3. Organizational approach and logistics

a. Present an organizational design. Diagram the roles and relationships between participants. Aim to answer the following question: Who does what, where, when and how?

 

b. Explain how the project can contribute to economic recovery, development, and livelihood security.

 

c. Explore how to redistribute and decentralize decision-making power among project participants.

 

d. Explore the coordination of local and external resources.

 

e. Propose timelines for the development of project activities: planning, design, management, financing, training, information, construction, etc.

 

f. Explain the logistics and phases required to develop the project.


Submission instructions

Entries must be completed online. Please follow these three steps:

1. Write an expression of interest

2. Register on the competition website by completing the online registration form.

3. Prepare an 8-page document explaining your project and save it as a PDF file. This document must include graphic depictions of the proposed technique and a brief text describing the scenario and the organizational design. Organization charts, Pert diagrams, etc., are suggested for the presentation of organizational aspects.

 

If the project is to be developed as an evolutionary process, different stages of the process should be illustrated. Provide a timeline of activities and explain the project lifecycle.

4. Upload the information using the registration form.

a. Upload three images: one at the architectural scale, one at the settlement scale, and one of the organizational design. These images may or may not be included in the PDF file (as part of the 8-page document). Images must be less than 2MB;, they must be in good resolution. Images must be in .jpg format; name your files figure1.jpg, figure2.jpg, and figure3.jpg.

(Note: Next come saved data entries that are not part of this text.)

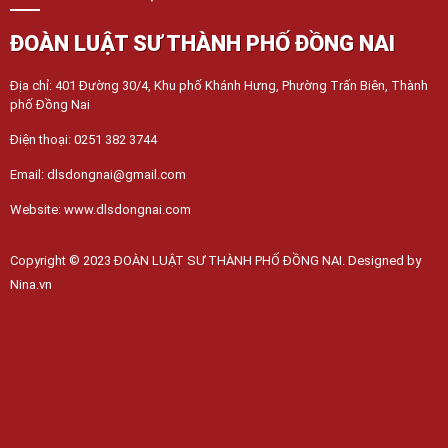
ĐOÀN LUẬT SƯ THÀNH PHỐ ĐỒNG NAI
Địa chỉ: 401 Đường 30/4, Khu phố Khánh Hưng, Phường Trấn Biên, Thành
phố Đồng Nai
Điện thoại: 0251 382 3744
Email: dlsdongnai@gmail.com
Website: www.dlsdongnai.com
Copyright © 2023 ĐOÀN LUẬT SƯ THÀNH PHỐ ĐỒNG NAI. Designed by
Nina.vn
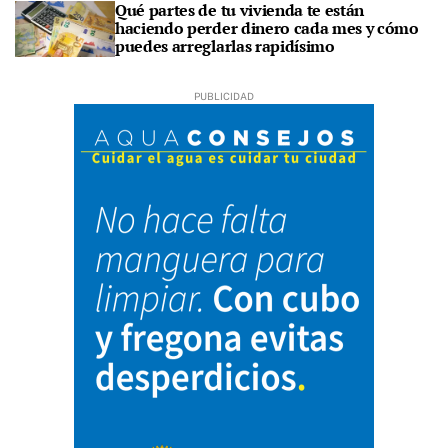
Qué partes de tu vivienda te están
haciendo perder dinero cada mes y cómo
puedes arreglarlas rapidísimo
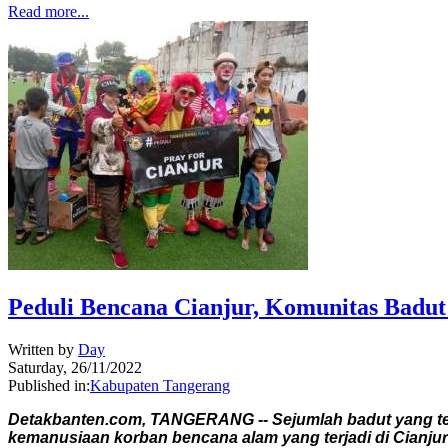
Read more...
Peduli Bencana Cianjur, Komunitas Badu
Written by
Day
Saturday, 26/11/2022
Published in:
Kabupaten Tangerang
Detakbanten.com, TANGERANG -- Sejumlah badut yang t
kemanusiaan korban bencana alam yang terjadi di Cianjur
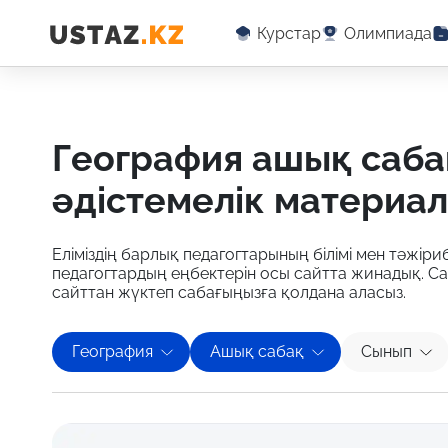
Курстар
Олимпиада
география ашық сабақ бойынша оқу-
әдістемелік материа
Еліміздің барлық педагогтарының білімі мен тәжіриб
педагогтардың еңбектерін осы сайтта жинадық. С
сайттан жүктеп сабағыңызға қолдана аласыз.
География
Ашық сабақ
Сынып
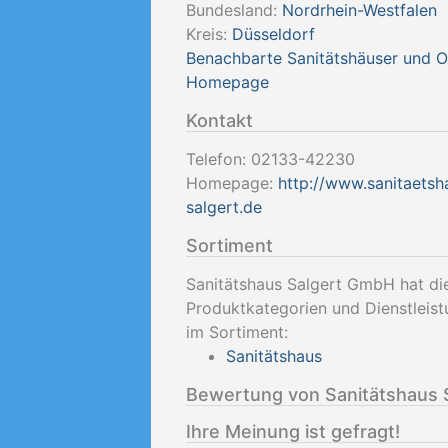
Bundesland:
Nordrhein-Westfalen
Kreis:
Düsseldorf
Benachbarte Sanitätshäuser und 
Homepage
Kontakt
Telefon:
02133-42230
Homepage:
http://www.sanitaetsh
salgert.de
Sortiment
Sanitätshaus Salgert GmbH hat di
Produktkategorien und Dienstleis
im Sortiment:
Sanitätshaus
Bewertung von Sanitätshaus 
Ihre Meinung ist gefragt!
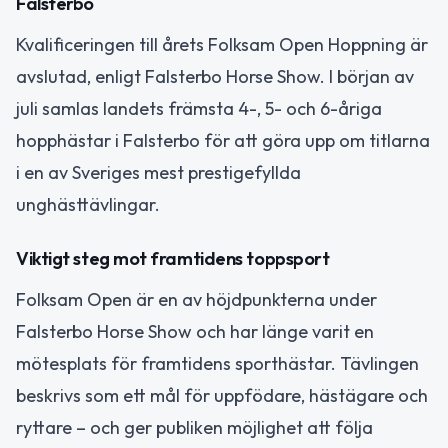
Falsterbo
Kvalificeringen till årets Folksam Open Hoppning är
avslutad, enligt Falsterbo Horse Show. I början av
juli samlas landets främsta 4-, 5- och 6-åriga
hopphästar i Falsterbo för att göra upp om titlarna
i en av Sveriges mest prestigefyllda
unghästtävlingar.
Viktigt steg mot framtidens toppsport
Folksam Open är en av höjdpunkterna under
Falsterbo Horse Show och har länge varit en
mötesplats för framtidens sporthästar. Tävlingen
beskrivs som ett mål för uppfödare, hästägare och
ryttare – och ger publiken möjlighet att följa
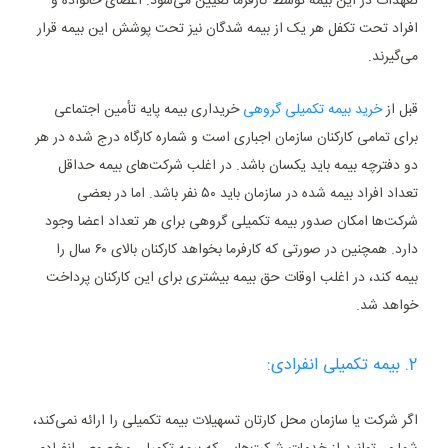
تعهدات در این بیمه توسط کارفرما تعیین می‌شود. اعضای خانواده و
افراد تحت تکفل هر یک از بیمه شدگان نیز تحت پوشش این بیمه قرار
می‌گیرند.
قبل از
خرید بیمه تکمیلی گروهی
خریداری بیمه پایه تأمین اجتماعی
برای تمامی کارکنان سازمان اجباری است و شماره کارگاه درج شده در هر
دو دفترچه بیمه باید یکسان باشد. در اغلب شرکت‌های بیمه حداقل
تعداد افراد بیمه شده در سازمان باید ۵۰ نفر باشد. اما در بعضی
شرکت‌ها امکان صدور بیمه تکمیلی گروهی برای هر تعداد اعضا وجود
دارد. همچنین در صورتی که کارفرما بخواهد کارکنان بالای ۶۰ سال را
بیمه کند، در اغلب اوقات حق بیمه بیشتری برای این کارکنان پرداخت
خواهد شد.
2. بیمه تکمیلی انفرادی:
اگر شرکت یا سازمان محل کارتان تسهیلات بیمه تکمیلی را ارائه نمی‌کند،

b. Write, in the area provided, a brief text of 200 words describing the most important elements of the project.

 

5. Upload the 8-page PDF document. This file must not exceed 3MB. Aim to have the highest-possible resolution that can be obtained within the limit of the file size.


Document guidelines

The document must be submitted electronically as a PDF, and it must meet the requirements below.

 

1. Page format: Letter or A4.

2. Layout: Landscape (i.e. horizontal). Please note that submissions will only be viewed electronically. PDF files will be examined at a scale of 100%.

3. Length: A maximum of 8 pages, including all images, text, references, tables, diagrams, etc. The text within the document should not exceed 1000 words.

4. Margins: Not specified. Students may design their own layout.

5. Font: Not specified. Students may design their own layout. However, please note that the text must appear at an appropriate, readable size when the PDF file is opened at 100%.

6. Cover page: Do not use a cover page to identify the authors. Instead, use a label on the first page with the following information: student names, university name, date, and supervisor’s name (professor, teacher, or instructor). As a reference see the label suggested on page 14 of this document.

7. Language: Text can be in English, Italian, French, Spanish, Arabic, or Persian.


Schedule

Expression of interest: As soon as possible (send an email to Faten Kikano – details below).

Online registration: From October 2018 to May 10, 2019.

Submission of projects: From April 10 to May 10, 2019.

Selection of prize winners: During the 9th i-Rec conference in Gainesville, Florida, USA.


Exhibition of projects

Students must follow all instructions in order for their work to be eligible for the competition. Accepted entries will be permanently exhibited on the competition website. The projects will be shown and discussed during the 2019 i-Rec conference.


Information

For more information about the student competition, please contact:

Faten Kikano - faten.kikano@umontreal.ca

Gonzalo Lizarralde - gonzalo.lizarralde@umontreal.ca


Fees

Student participation in the competition is free. Student participants are invited to attend the conference-workshop at the reduced registration rate.


Prizes

During the 7th i-Rec conference, a jury of experts will select three projects to be awarded prizes:

* First prize: 1500 CAD$

* Second prize: 1000 CAD$

* Third prize: 500 CAD$

 

The jury’s decision will be posted on the competition website.